== Your objective ==
Below are records with pictures in them. Transcribe everything from the line containing "Fig. 2 SEM image" down to the line containing "Table 2. Basic", exactly, and leave the pictures behind.

[[ Available data, beginning ]]

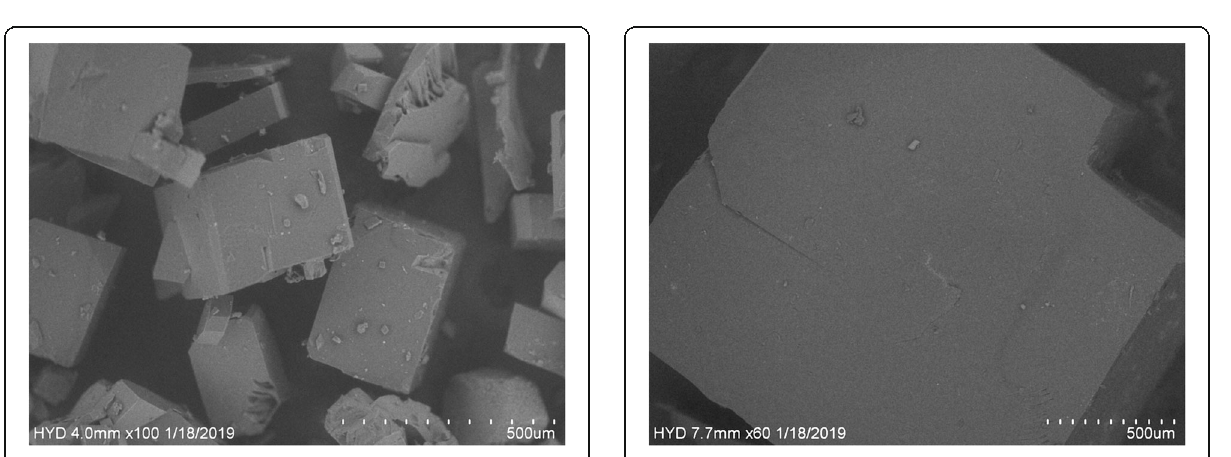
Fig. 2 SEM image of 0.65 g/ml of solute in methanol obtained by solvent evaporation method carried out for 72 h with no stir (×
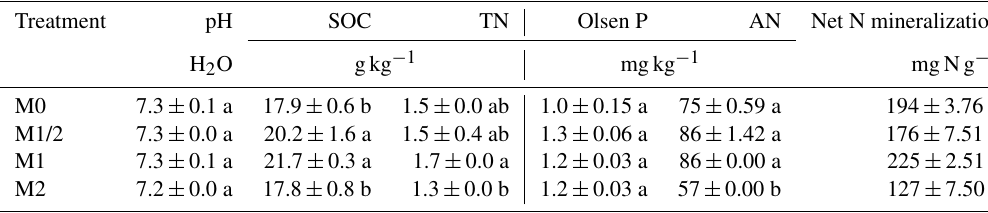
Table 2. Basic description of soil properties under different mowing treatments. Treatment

[[ Available data, end ]]
[[ Available data, beginning ]]

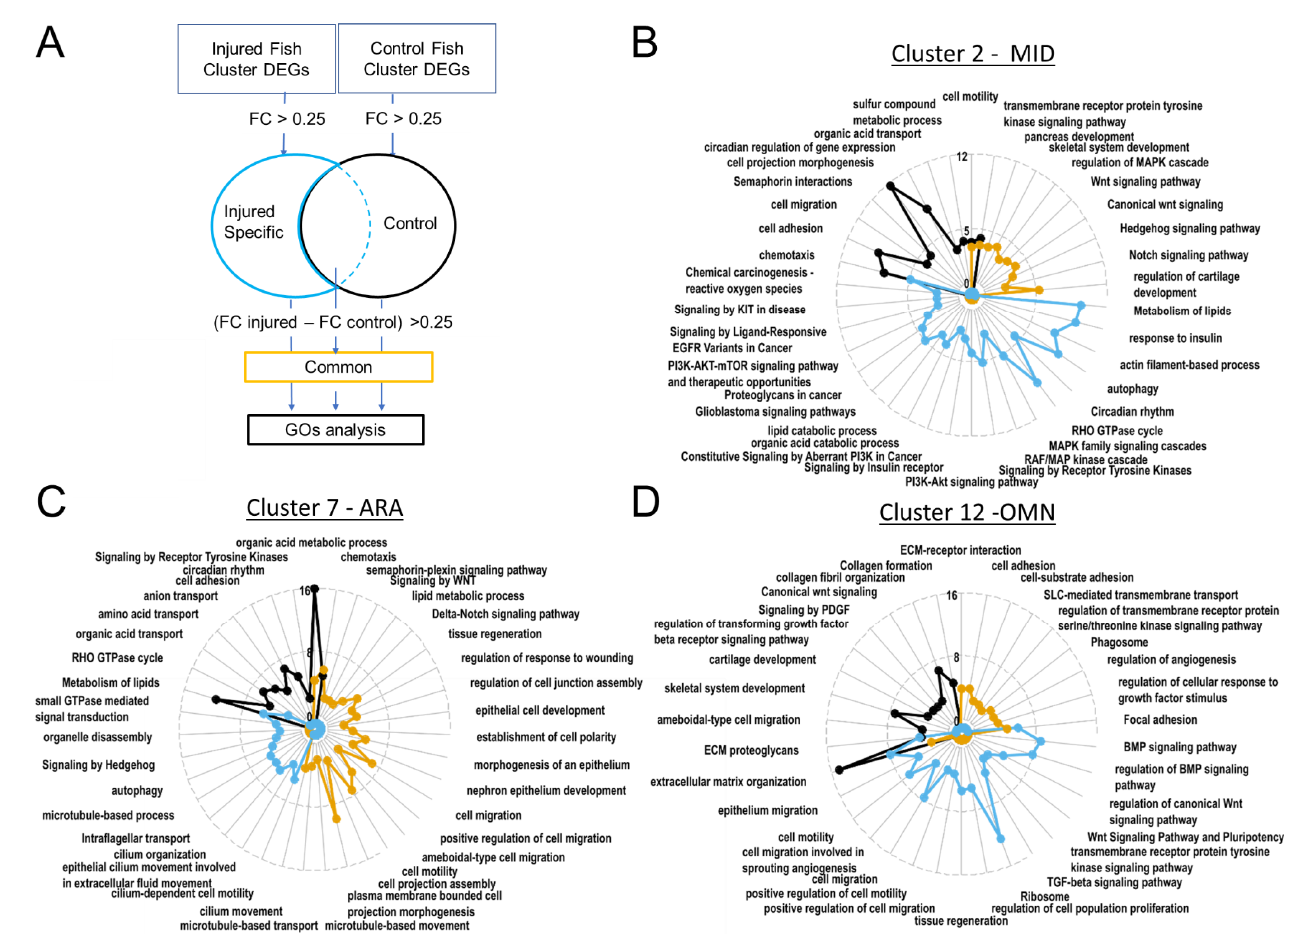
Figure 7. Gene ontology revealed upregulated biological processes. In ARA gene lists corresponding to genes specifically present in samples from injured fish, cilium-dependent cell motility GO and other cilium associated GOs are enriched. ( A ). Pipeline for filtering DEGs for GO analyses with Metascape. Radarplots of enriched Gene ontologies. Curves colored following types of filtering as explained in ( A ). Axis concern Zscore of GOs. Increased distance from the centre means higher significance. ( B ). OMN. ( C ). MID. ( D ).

[[ Available data, end ]]
[[ Available data, beginning ]]

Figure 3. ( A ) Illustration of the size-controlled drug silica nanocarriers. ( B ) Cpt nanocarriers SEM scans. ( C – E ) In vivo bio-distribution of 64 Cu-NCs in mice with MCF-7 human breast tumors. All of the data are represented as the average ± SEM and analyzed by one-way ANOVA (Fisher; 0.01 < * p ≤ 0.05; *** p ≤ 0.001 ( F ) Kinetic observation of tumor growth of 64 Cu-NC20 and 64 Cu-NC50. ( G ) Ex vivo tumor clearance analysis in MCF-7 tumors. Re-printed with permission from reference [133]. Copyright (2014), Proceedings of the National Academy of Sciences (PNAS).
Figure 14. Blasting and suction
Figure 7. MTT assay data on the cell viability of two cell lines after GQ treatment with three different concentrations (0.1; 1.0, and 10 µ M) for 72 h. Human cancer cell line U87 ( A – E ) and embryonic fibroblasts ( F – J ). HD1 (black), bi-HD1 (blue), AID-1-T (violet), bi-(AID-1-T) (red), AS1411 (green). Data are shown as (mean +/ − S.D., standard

[[ Available data, end ]]

== Task solution ==
Fig. 2 SEM image of 0.65 g/ml of solute in methanol obtained by solvent evaporation method carried out for 72 h with no stir (×
Table 2. Basic description of soil properties under different mowing treatments. Treatment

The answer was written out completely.